All posts by kalx

And now for something completely different

Working on huge data at Bloomberg these days. After a long day of trying to figure out how they do that I like to think about math.

My attempt at working up to “A monad is just a monoid in the category of endofunctors.” It gets messy when using `SelectMany` in LINQ. Google Bart De Smet. Or maybe you can now just ask Cortana. Technology moves fast these days.

There is no Royal Road. It is still fun to use the grey matter sitting on top of a primate brain in the meantime.

There is no royal road.

I confess I binged this instead of googled it:

I misremembered it as something Gauss said, not Euclid. Feeble human brains still need to be reminded of things learned over 2000 years ago. At least mine does. There is nothing I can add to Dijkstra’s observations other than an anecdote.

Last Thursday I had dinner at the Columbia Faculty House. My friend is taking a break from a course he has been teaching and I offered to fill in. And found out there is a 1000ft elevation change between Morningside Ave and Morningside Dr. Next time I’ll take the 1 train instead of the B line unless I want the exercise.

One of the professors at dinner paid me the nicest complement, after drawing it out a bit. The conversation went something like this:

Me: Hi, I’m Keith Lewis.
Him: <Russian accent>I have heard your name before.</Russian accent>
Me: <Getting Nervous>Oh?</Still Nervous>
Him: <RA>People have told me things about you.</RA>
Me: <CMA?>I’m sure some of those things are probably true.</CMA?>
Him: They have said they have taken your course before and found it very difficult.
Me: <Keeping my mouth shut/>
Him: Then they realized they could do the homework. They also told me they found what you taught them was useful for their job.

Bingo! It is the same thing every semester. Students complain the material is too hard. I go over the previous homework at the beginning of each class and ask them what else they needed to be successful doing it. The answer is always the same: Nothing.

There are some things that can be learned by having your hand held and walking you down the garden path. (How do I get the Visual Studio debugger to start Excel and load an add-in?) But you can only learn the important and truly useful things by spending some time in the limbo of uncomfortable uncertainty. If your brain isn’t hurting, you aren’t learning anything new.

A dead, but not forgotten, man just taught me a new vocabulary word: pleonastic. I need to try and endeavor to avoid and eschew pleonasm.

Protecting your brand.

I like to ignore advice people give me and figure things out for myself. It does me no good. My brand is I don’t give a fuck about my brand. If you find the code I write useful and can point out things I’m missing that can help me improve my open source code you will have my full attention. The sad fact of open source is that people who actually spend the time to look carefully at your code are as rare as rocking horse shit.

Provided data -

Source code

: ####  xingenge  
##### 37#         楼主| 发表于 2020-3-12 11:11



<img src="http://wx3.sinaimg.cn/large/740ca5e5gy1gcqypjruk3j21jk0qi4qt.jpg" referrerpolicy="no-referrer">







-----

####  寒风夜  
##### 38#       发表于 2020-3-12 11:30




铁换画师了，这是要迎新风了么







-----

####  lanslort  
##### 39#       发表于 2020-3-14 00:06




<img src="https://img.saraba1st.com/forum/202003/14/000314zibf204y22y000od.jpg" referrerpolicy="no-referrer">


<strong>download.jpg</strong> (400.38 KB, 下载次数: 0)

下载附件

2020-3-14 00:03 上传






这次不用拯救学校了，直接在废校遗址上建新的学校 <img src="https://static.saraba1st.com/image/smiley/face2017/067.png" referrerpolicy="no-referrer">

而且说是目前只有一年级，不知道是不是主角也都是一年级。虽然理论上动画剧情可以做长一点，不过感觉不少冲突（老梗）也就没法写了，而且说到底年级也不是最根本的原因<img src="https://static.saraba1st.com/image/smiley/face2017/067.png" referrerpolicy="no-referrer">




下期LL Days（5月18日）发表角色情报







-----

Directions -
**A.** According to the blog posts, which train will the writer take next time instead of the B line?
**B.** Pick up the blog posts right after their final sentence and keep writing in the same voice.

Response list -
**A.** The 1 train.

**B.**
Bill Gates might not have been far off when he claimed secretaries would be writing code using some version of BASIC. Larry Wall came up with perl, Guido von Rossum came up with python. I am being politically incorrect, it is a form of censorship that I abhor,  but these are all languages for people who can’t understand the complexity of modern computing.

That is not a bad thing, I just call it as I see it. The technology world moves fast these days. Companies have to hire people that can produce things according to their limited ability.

The C++ world seems to have noticed this and is making big strides these days on making “easy things easy,” according to Bjarne Stroustrup’s current mantra.

C++ is anything but easy. But somehow it seems to attract the smart people in this world.

Nothin’ but INet

If you have Excel 2013 you might know about the WEBSERVICE function. Give it a URL and it returns the content as a string. You can use FILTERXML on the result and a dose of XPath to extract what you are interested in if it happens to be XML.

You can’t make this shit up:

NOTE: The WEBSERVICE function is not available in Excel Online.

Ha! Excel Online is pretty limited. Here is my stupid pet trick trying to figure out how to get that to do something useful: ExcelUDF.

I put together xllinet which provides more functionality than these two functions and works in all versions of Excel. (At least back to Excel 97.) It implements some of the WinINet library. The function INET.URL calls InternetOpenUrl and reads the result into a string. It returns a handle to the string object instead of a string. Excel cuts you off at 32K characters, the handle gives you access to arbitrarily large strings. Even in old versions of Excel with 255 character limits.

You can peek at the result with STR.GET. That way you have a chance at figuring out what you got back. XML, JSON, CSV, or a mess. Try doing that on the result from If it is XML, you can pass that to FILTERXML. Charles Goldfarb notwithstanding, I’m happy to let XML aficionados put themselves between angle brackets and flog themselves with attributes all day long. The smart people these days seem to be returning things in JSON. Have a gander at for more JSON than you can shake a stick at.

There are a lot of parsers out there, but I rolled my own. JSON maps quite naturally to a two column recursive Excel OPER. Excel is basically 2-D, but it is possible to accommodate recursive data structures like JSON. JSON objects are key-value pairs, where the values can be a single value, an array of values, or another JSON object. Single values are either a string, number, Boolean, or null.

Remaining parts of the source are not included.